Wednesday, November 5, 2008

Cutting Costs by $197 Billion

Remote monitoring alone could reduce healthcare expenditures by a net of $197 billion over the next 25 years by using remote monitoring to track the vital signs of patients. This will only occur if policies are adopted to reduce barriers and if the use of remote monitoring technologies is accelerated, according Robert Litan, PhD, Study Author, Vice President, Research & Policy, Kauffman Foundation and a Senior Fellow in the Economic and Global Economics Programs at the Brookings Institution. At the same time broadband-based applications can improve care for chronic disease.

Litan spoke at a briefing sponsored by Better Health Care Together held at the National Press Club in Washington D.C. where his study “Vital Signs Via Broadband: How Technology Can Cut Health Care Costs and Improve Patient Care” was released on October 24, 2008.

He pointed out “remote monitoring can spot health problems sooner, reduce hospitalizations, improve life quality, and save money.” The Litan study looked at estimated baseline savings tied to four specific conditions such as congestive heart failure, diabetes, chronic obstruction pulmonary disease, and chronic skin ulcers and wounds.

Litan warned that adoption of remote monitoring and other telemedicine opportunities will be slowed and benefits reduced unless the U.S. does a better job of reimbursing healthcare organizations for remote care. The country also needs to encourage continued investment in broadband infrastructure tailored to meet the privacy, security, and reliability requirements for telemedicine applications. Litan estimates that the failure to make the right policy adjustments will cut estimated healthcare savings by almost $44 billion over the 25 year period.

He continued to say that while broader broadband penetration is desirable, the right kind of broadband is just as important. Effective remote monitoring requires “smart networks” that will ensure that the patient’s critical data and the communication of that data is not disrupted or interrupted.

Jody Hoffman, Executive Director , Better Health Care Together, a partnership of leaders from business, labor, and public policy organizations said “Litan’s study illustrates how new directions in health care can enable the U.S. to deliver quality care at lower costs. Our first priority is to make sure every American has quality, and affordable health coverage. In order to do this, we need to develop and use information technologies in a big way.”

Neal Neuberger, Executive Director, Institute for e-Health Policy and President of Health Tech Strategies, LLC said “remote healthcare monitoring sits at the intersection of traditional telemedicine and new healthcare information technologies.”

Neuberger noted that we must acknowledge the nature of our complex and rapidly evolving healthcare delivery system given the diversity and pace of proposed reform efforts.

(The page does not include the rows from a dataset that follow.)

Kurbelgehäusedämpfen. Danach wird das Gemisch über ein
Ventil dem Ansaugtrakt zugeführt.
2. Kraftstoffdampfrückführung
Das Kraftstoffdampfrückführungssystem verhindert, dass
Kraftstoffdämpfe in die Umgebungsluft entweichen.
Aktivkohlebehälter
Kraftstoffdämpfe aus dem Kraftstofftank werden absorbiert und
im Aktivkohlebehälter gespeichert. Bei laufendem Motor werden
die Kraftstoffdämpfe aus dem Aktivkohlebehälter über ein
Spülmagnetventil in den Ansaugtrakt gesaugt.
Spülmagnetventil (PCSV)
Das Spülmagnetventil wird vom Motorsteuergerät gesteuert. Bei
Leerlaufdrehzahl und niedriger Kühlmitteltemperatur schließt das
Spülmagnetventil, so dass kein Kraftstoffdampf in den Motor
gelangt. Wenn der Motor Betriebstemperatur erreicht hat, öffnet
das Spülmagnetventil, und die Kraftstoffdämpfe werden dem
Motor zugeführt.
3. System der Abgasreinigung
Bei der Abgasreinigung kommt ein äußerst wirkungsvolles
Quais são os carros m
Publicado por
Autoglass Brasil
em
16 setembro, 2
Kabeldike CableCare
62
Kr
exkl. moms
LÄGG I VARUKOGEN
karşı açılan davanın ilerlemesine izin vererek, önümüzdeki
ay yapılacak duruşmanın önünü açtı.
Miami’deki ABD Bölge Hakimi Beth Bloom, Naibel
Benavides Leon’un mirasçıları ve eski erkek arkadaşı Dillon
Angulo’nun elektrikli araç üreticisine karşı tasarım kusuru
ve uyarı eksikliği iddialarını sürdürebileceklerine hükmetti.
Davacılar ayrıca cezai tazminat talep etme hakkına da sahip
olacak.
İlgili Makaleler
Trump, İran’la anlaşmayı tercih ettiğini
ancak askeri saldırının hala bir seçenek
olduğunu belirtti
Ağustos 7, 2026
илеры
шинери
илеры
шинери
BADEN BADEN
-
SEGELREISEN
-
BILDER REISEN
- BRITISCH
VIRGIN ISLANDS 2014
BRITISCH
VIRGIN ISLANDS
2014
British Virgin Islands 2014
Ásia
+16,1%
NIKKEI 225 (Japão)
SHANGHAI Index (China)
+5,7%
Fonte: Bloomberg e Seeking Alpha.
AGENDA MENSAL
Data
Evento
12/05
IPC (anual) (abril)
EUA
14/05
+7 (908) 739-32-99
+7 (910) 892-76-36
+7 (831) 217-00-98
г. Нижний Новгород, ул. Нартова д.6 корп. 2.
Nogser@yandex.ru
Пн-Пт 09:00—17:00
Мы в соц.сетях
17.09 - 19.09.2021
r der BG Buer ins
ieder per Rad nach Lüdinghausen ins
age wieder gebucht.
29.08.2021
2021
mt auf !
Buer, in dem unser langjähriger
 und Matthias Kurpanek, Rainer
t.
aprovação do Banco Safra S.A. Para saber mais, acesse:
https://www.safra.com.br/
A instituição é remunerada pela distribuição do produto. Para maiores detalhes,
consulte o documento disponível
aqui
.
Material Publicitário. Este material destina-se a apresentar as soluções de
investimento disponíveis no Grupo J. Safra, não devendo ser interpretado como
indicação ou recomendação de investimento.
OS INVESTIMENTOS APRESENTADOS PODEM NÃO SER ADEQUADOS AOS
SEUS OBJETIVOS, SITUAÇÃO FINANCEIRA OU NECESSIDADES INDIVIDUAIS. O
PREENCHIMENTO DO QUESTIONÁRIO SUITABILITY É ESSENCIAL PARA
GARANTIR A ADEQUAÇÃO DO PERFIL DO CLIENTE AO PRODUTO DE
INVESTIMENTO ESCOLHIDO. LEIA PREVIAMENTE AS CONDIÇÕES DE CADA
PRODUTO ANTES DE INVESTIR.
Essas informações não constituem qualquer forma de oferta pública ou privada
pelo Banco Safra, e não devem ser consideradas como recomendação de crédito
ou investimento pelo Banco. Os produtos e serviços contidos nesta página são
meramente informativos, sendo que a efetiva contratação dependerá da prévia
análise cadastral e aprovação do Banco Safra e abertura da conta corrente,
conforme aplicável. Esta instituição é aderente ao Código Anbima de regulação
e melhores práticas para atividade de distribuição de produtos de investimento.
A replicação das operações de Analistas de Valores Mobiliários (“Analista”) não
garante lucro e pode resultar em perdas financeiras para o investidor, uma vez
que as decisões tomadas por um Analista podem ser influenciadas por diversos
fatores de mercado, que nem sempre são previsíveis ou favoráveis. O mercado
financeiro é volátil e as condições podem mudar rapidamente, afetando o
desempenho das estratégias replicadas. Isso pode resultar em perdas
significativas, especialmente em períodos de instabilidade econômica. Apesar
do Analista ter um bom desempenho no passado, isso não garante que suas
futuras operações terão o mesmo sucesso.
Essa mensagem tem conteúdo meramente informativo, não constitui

There are several issues to deal with involving reimbursement, changes in telecommunications law, workforce shortages, and licensing. He continued to say we need to do remote monitoring, develop the medical home to meet the needs, build out networks so they will affordably reach into homes, and set up rural and remote clinics and health centers.

He continued to say that from the provider’s perspective, the integrity and reliability of data is critically important since clinicians will not accept questionable data because it poses quality and liability concerns. Patients on the other hand are concerned about their access to healthcare, concerned about the cost and quality of healthcare, expectations for privacy and security, but most importantly, patients today want to be involved in the decision making process.